Per i lavoratori forestali siciliani oltre il danno la beffa. La paradossale situazione vede coinvolti più di 19 mila lavoratori che, dopo aver ricevuto tra il 2010 e il 2012 gli arretrati contrattuali di giornate lavorative risalenti agli anni 2006 – 2009, adesso, li dovranno restituire alla Regione.  A sollevare la questione in giudizio la mancata riscossione degli arretrati da parte di alcuni lavoratori che, però, hanno perso la causa in Cassazione. La sentenza della Corte di Cassazione su cui si basa la Regione è la n.335 del 2016 che prevede la restituzione degli arretrati nei confronti dei forestali, estesa però anche a coloro che negli ultimi anni li hanno percepiti.  

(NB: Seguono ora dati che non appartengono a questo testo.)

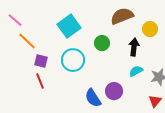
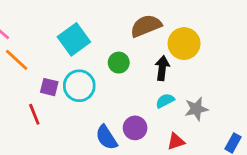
yellow circle: (150, 29) -> (184, 44), size x1.5
purple square: (41, 61) -> (49, 87), moved
red triangle: (155, 101) -> (176, 142), moved, turned 32

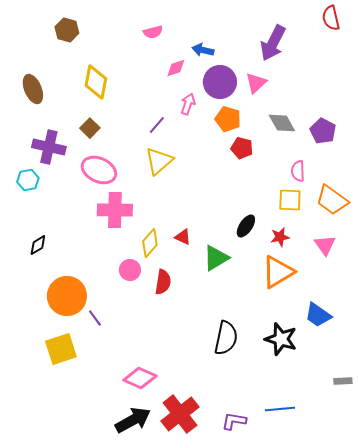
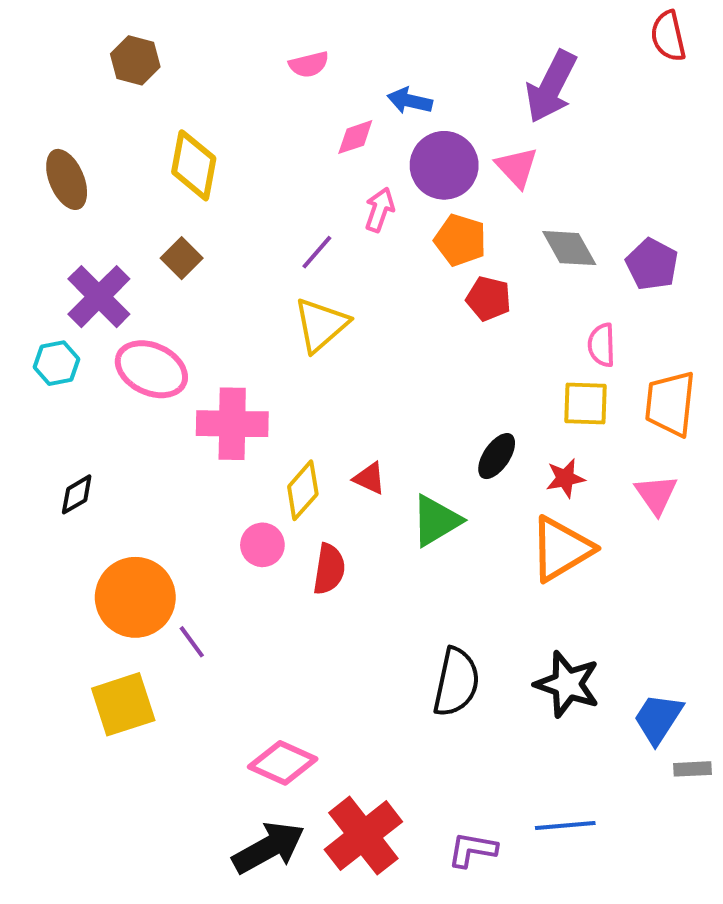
pink triangle: (256, 83) -> (517, 167), turned -30
purple cross: (49, 147) -> (99, 297), turned 32
pink ellipse: (99, 170) -> (151, 369), moved
orange trapezoid: (332, 200) -> (670, 404), turned 60
blue trapezoid: (318, 315) -> (658, 718), moved, turned 88

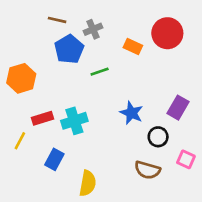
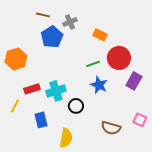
red circle: (167, 33) -> (119, 58), moved
green line: (100, 72) -> (93, 64), moved
black circle: (158, 137) -> (76, 106), moved
blue rectangle: (54, 159) -> (41, 120), turned -42

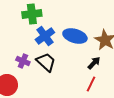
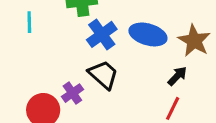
purple cross: (23, 61) -> (72, 93), moved, turned 32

“Gli arretrati contrattuali non rappresentano una vincita al lotto – ha dichiarato il Segretario Generale Sifus Confali Maurizio Grosso – ma sono una parte del salario non riconosciuto al momento giusto ed è un diritto sacrosanto dei lavoratori. Noi ci appelliamo all’art. 24 della legge 724 del 1994 che prevede che il provvedimento giurisdizionale non può essere trasmesso automaticamente a tutta la categoria.”

Durante la conferenza stampa, tenutasi nella sede del Sifus in via Santa Maddalena a Catania e presieduta dal Segretario Generale Maurizio Grosso e dal Segretario Provinciale Alfio Di Vincenzo, sono state rese note le azioni di lotta che verranno messe in atto per sostenere la categoria dei forestali che seguiranno due direzioni: una dichiarazione individuale attraverso cui i lavoratori dovranno respingere la lettera inviata dalla Regione e un’azione collettiva attraverso una petizione popolare con una raccolta firme da parte di 5/6 mila forestali che chiederanno il blocco del recupero degli arretrati contrattuali, spingendo la Regione a trovare le risorse, pari a 30 milioni di euro, attraverso altri canali.

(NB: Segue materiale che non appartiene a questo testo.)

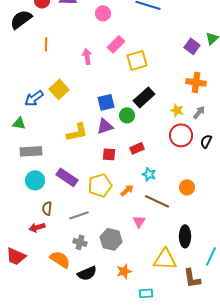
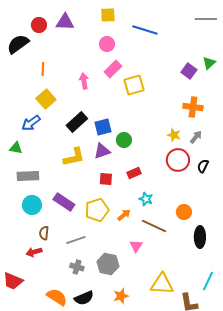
pink circle: (103, 13) -> (107, 44), moved
yellow square: (59, 89) -> (46, 99), moved
black rectangle: (144, 97) -> (77, 122), moved
black ellipse: (185, 236) -> (200, 237), moved
orange semicircle: (60, 259) -> (57, 297), moved

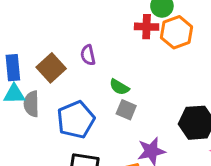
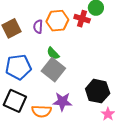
orange hexagon: (177, 32) -> (57, 21), moved
gray square: (126, 110) -> (53, 70), size x1.6

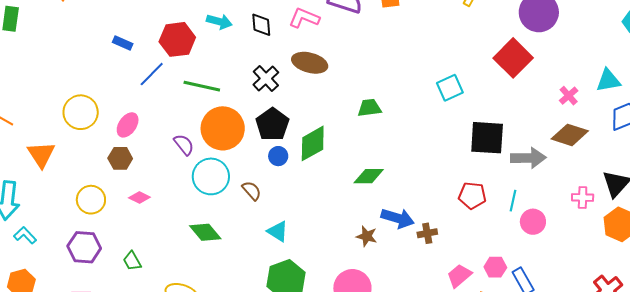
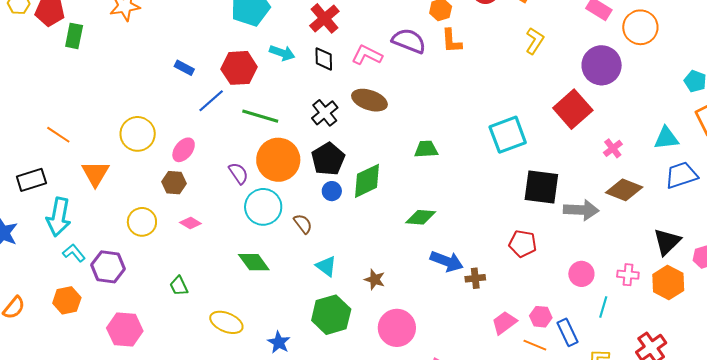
cyan square: (450, 88) -> (508, 135), size x1.4
pink cross: (569, 96) -> (613, 148), moved
pink cross: (583, 198) -> (628, 275), moved
cyan line: (513, 201) -> (603, 307), moved
brown star: (367, 236) -> (375, 279), moved
purple hexagon: (84, 247) -> (108, 267), moved

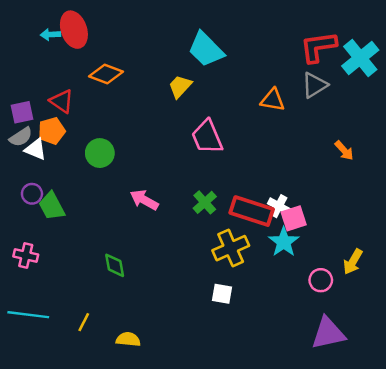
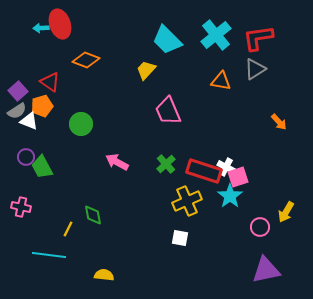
cyan cross: (360, 58) -> (216, 35), moved
purple square: (22, 112) -> (18, 91), turned -30
cyan line: (28, 315) -> (49, 255), moved
yellow line: (84, 322) -> (68, 229), moved

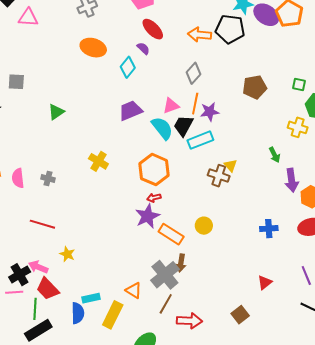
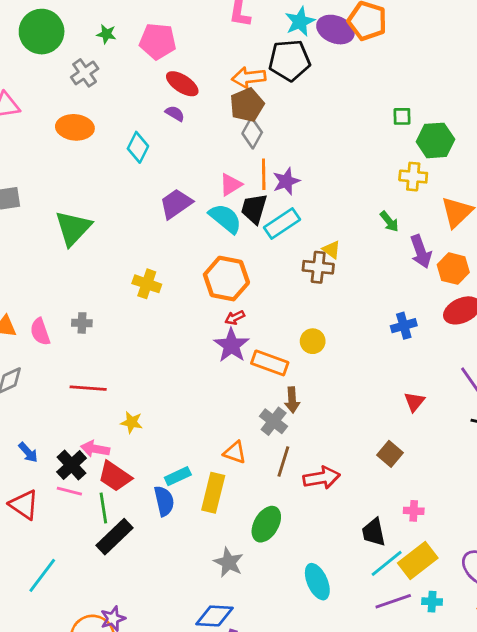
orange ellipse: (93, 48) -> (75, 127), moved
cyan diamond: (128, 67) -> (138, 147), moved
brown pentagon: (255, 87) -> (247, 105), moved
green triangle: (56, 112) -> (73, 228), size x1.6
gray cross: (165, 275) -> (274, 421), size x0.7
pink line: (14, 292) -> (69, 491), turned 30

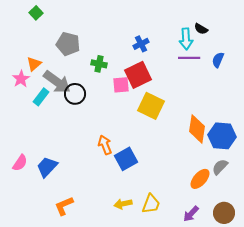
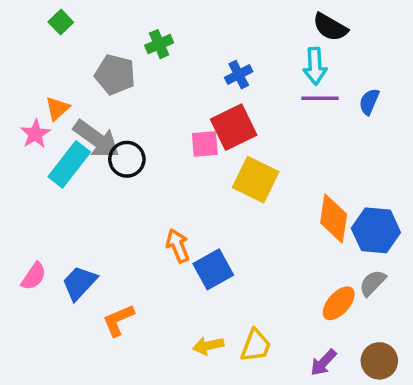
black semicircle: (201, 29) -> (330, 27), moved, size x1.5
green cross: (99, 64) -> (159, 44), moved, turned -35
cyan rectangle: (41, 97) -> (69, 164), size x1.5
orange L-shape: (64, 206) -> (118, 320), moved

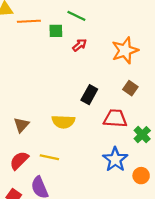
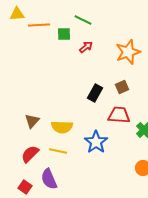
brown square: (130, 88) -> (122, 87), moved, turned 32
yellow semicircle: (63, 122) -> (62, 127), moved
blue star: (115, 159) -> (96, 142), moved

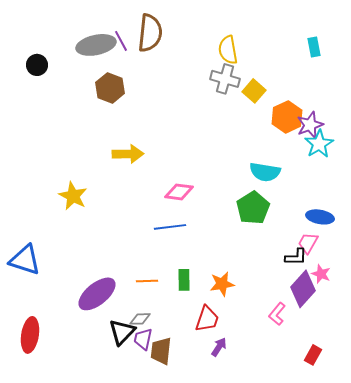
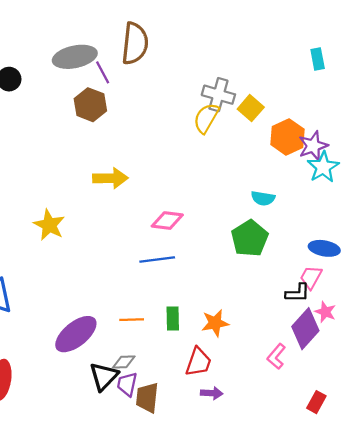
purple line: (121, 41) -> (103, 72), moved
yellow semicircle: (228, 50) -> (206, 118), moved, turned 40
cyan semicircle: (265, 172) -> (263, 198), size x0.7
purple arrow: (219, 347) -> (212, 393), turned 60

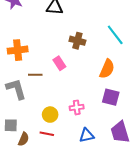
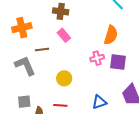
brown cross: (77, 41) -> (61, 11), moved
pink cross: (77, 107) -> (97, 58), moved
yellow circle: (50, 115) -> (64, 78), moved

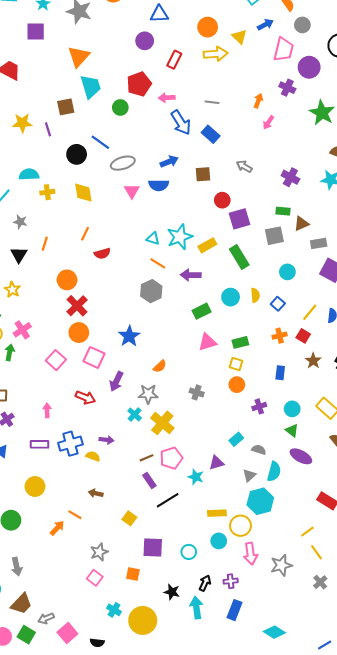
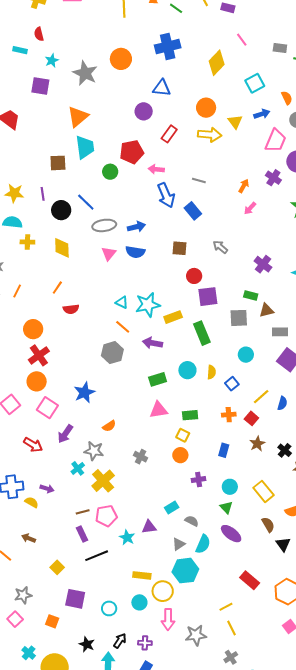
yellow star: (22, 123) -> (14, 193), moved
purple line: (48, 129) -> (43, 194), moved
blue arrow: (169, 162) -> (136, 227), moved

Secondo voci di corridoio, sembrerebbe che poche ore fa sia stata votata una delibera di giunta in cui il Governo si impegna a presentare un disegno di legge che dovrebbe bloccare le risorse richieste trovandole attraverso altri canali. Ma questi ultimi forse saranno legati sempre ai lavoratori forestali: “Tra poco scadranno i contratti che dovranno essere rinnovati ed è chiaro che per ogni rinnovo sono previste delle somme maggiori ed evidentemente si pensa di attingere a questa quota parte superiore che necessita per il contratto. Se la strada intrapresa dal Governo dovesse essere questa, noi ci opporremo con forza.”